Suddenly her eyes widened as her inner-Snape-worship died down. “But my plan doesn’t.”

Snape opened his mouth, obviously to argue before he had even heard her point.

“Sit back and shut up, Merlin. We’re using your idea. A memory spell might just do the trick.”

“What do you have in mind?”

Willow smirked at his acceptance, opening her mouth. “Moo!”



Moo!

Moooo!

“Rise and shine, farmer! Ol’ Betsy needs a’ milkin’!”

Moo!


Willow’s eyes opened, one at a time, to the horrific visual assault that was her digital Betsy the Cow alarm clock. Too tired to lift a finger, she sent a slap of magic in the offensive mooer’s direction. The time froze at 5:30 am. She was supposed to be at the airport by seven. The exhausted witch suddenly felt a desire to strangle Giles for buying her ticket.

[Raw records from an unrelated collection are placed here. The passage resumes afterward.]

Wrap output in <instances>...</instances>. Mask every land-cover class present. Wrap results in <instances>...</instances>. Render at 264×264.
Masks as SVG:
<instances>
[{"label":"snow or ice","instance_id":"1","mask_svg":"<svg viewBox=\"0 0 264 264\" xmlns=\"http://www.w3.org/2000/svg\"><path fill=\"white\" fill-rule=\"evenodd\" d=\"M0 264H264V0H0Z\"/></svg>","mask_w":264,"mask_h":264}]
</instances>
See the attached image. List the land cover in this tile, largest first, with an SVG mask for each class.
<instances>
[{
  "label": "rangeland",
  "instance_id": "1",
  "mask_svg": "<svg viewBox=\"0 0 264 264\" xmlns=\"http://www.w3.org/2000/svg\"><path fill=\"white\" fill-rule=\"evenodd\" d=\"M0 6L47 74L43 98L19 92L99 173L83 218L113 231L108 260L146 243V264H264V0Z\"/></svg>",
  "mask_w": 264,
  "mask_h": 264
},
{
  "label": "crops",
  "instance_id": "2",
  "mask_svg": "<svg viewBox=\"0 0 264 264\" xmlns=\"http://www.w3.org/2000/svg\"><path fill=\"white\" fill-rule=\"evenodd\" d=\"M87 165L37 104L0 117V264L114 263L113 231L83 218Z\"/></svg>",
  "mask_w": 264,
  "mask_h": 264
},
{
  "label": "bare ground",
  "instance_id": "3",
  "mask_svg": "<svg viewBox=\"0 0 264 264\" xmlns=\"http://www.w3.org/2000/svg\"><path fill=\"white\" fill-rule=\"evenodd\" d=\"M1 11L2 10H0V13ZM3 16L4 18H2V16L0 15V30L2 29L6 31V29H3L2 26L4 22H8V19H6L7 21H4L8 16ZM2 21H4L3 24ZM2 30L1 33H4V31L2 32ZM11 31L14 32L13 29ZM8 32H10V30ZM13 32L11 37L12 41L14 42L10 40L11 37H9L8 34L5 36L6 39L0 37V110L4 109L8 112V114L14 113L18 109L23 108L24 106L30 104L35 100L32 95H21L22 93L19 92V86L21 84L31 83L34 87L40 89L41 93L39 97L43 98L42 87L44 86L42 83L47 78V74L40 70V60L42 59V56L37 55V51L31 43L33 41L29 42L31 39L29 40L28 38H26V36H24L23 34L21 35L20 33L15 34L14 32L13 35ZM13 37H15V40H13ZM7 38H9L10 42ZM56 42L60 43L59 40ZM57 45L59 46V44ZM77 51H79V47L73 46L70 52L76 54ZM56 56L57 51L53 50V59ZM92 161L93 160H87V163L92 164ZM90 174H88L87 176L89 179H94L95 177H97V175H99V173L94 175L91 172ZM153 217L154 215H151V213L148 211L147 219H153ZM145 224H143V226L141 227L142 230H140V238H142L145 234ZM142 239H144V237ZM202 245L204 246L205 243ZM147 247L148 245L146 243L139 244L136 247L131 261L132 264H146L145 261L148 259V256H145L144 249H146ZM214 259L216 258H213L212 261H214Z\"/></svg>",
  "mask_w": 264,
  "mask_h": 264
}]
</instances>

“And you!” she directed at Betsy. “I shall make cheeseburgers of you—waking me right when I was about to tell Snape my big plan.” Her mouth dropped open. “Who’s Snape? Wait. . . Snape’s from my dreams. Snape.”

She let out a guttural growl, pushing herself up into a sitting position, her fist creating a crater in the down of one pillow. “Stupid wizard! If he messed up on a spell to erase my memories, then why, in the name of the goddess, would I have helped him do a better job of it? This makes no sense.”

Willow was about to go into a full fledged rant when she realized that she still hadn’t packed her suitcase yet.

She sighed, standing with a stretch. At least she knew that she was “in” on whatever happened. That would comfort Buffy somewhat. The rest of her memories would come back on their own, she was certain. It would just take time.

“L.A. first, wizards later,” she announced, stumbling toward her coffee maker.